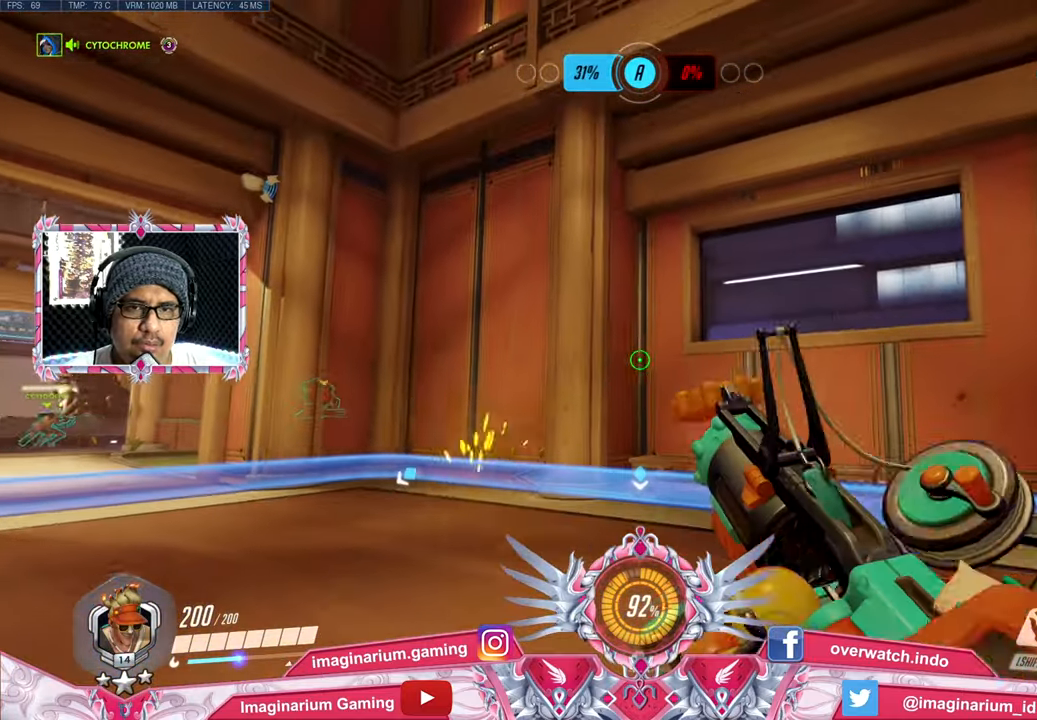
{"keys": ["d"], "mouse": [], "events": [[317, "s", "up"]]}
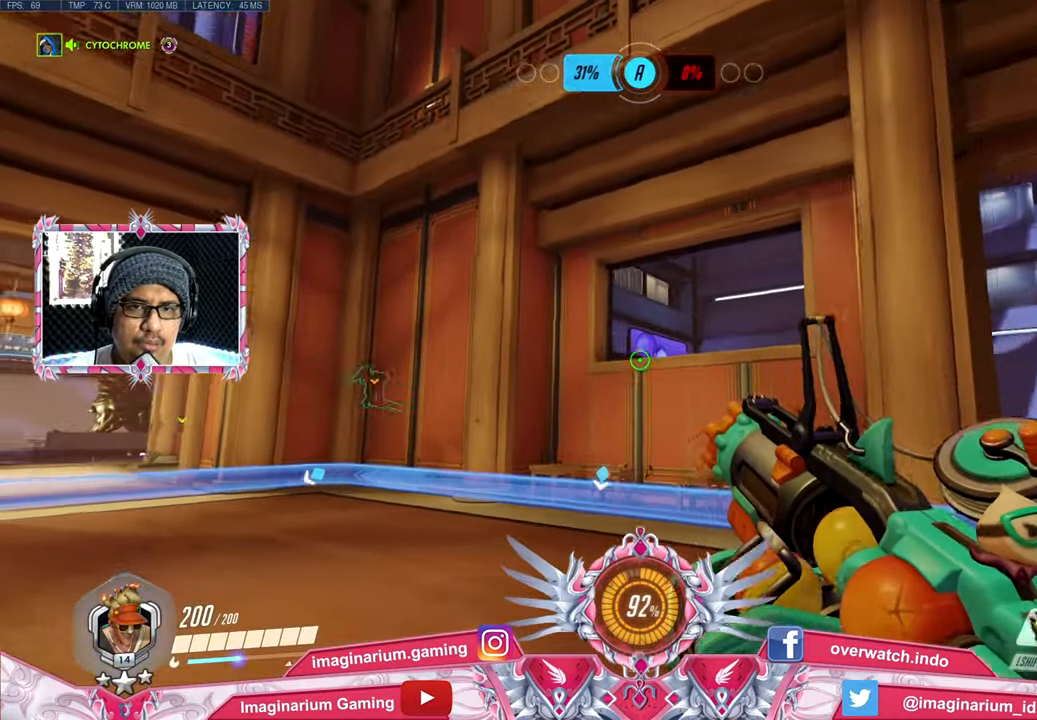
{"keys": ["d"], "mouse": [], "events": []}
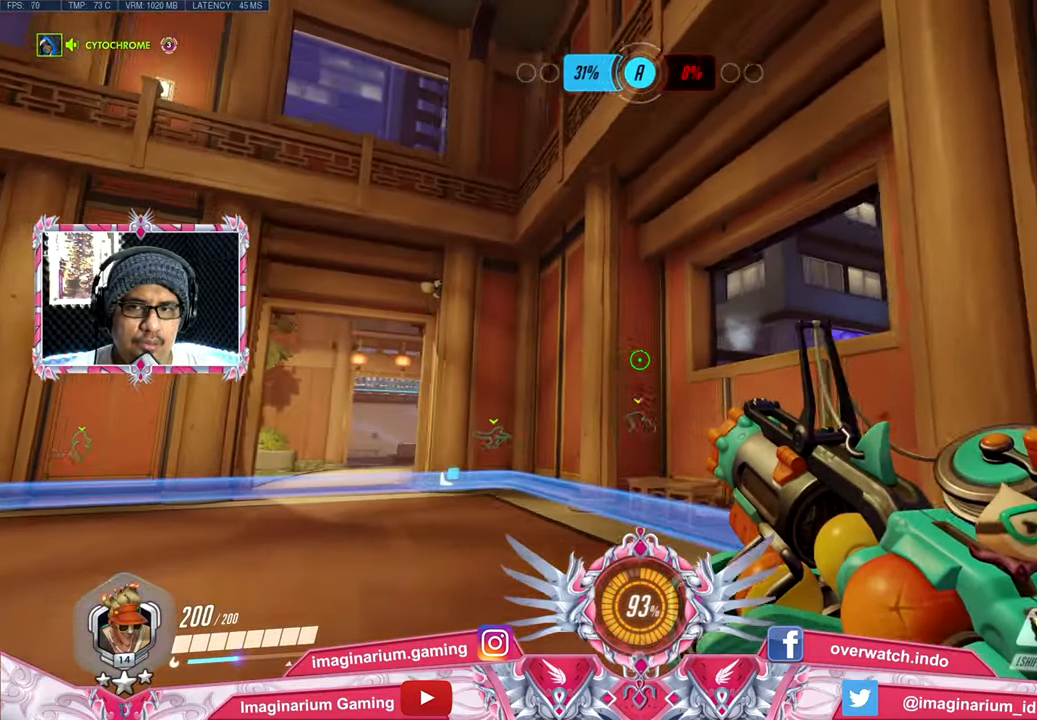
{"keys": ["d"], "mouse": [], "events": []}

— About this task —
The entire listing above is to be copied exactly, with all pictures omitted.

— Result below —
{"keys": ["d"], "mouse": [], "events": [[317, "s", "up"]]}
{"keys": ["d"], "mouse": [], "events": []}
{"keys": ["d"], "mouse": [], "events": []}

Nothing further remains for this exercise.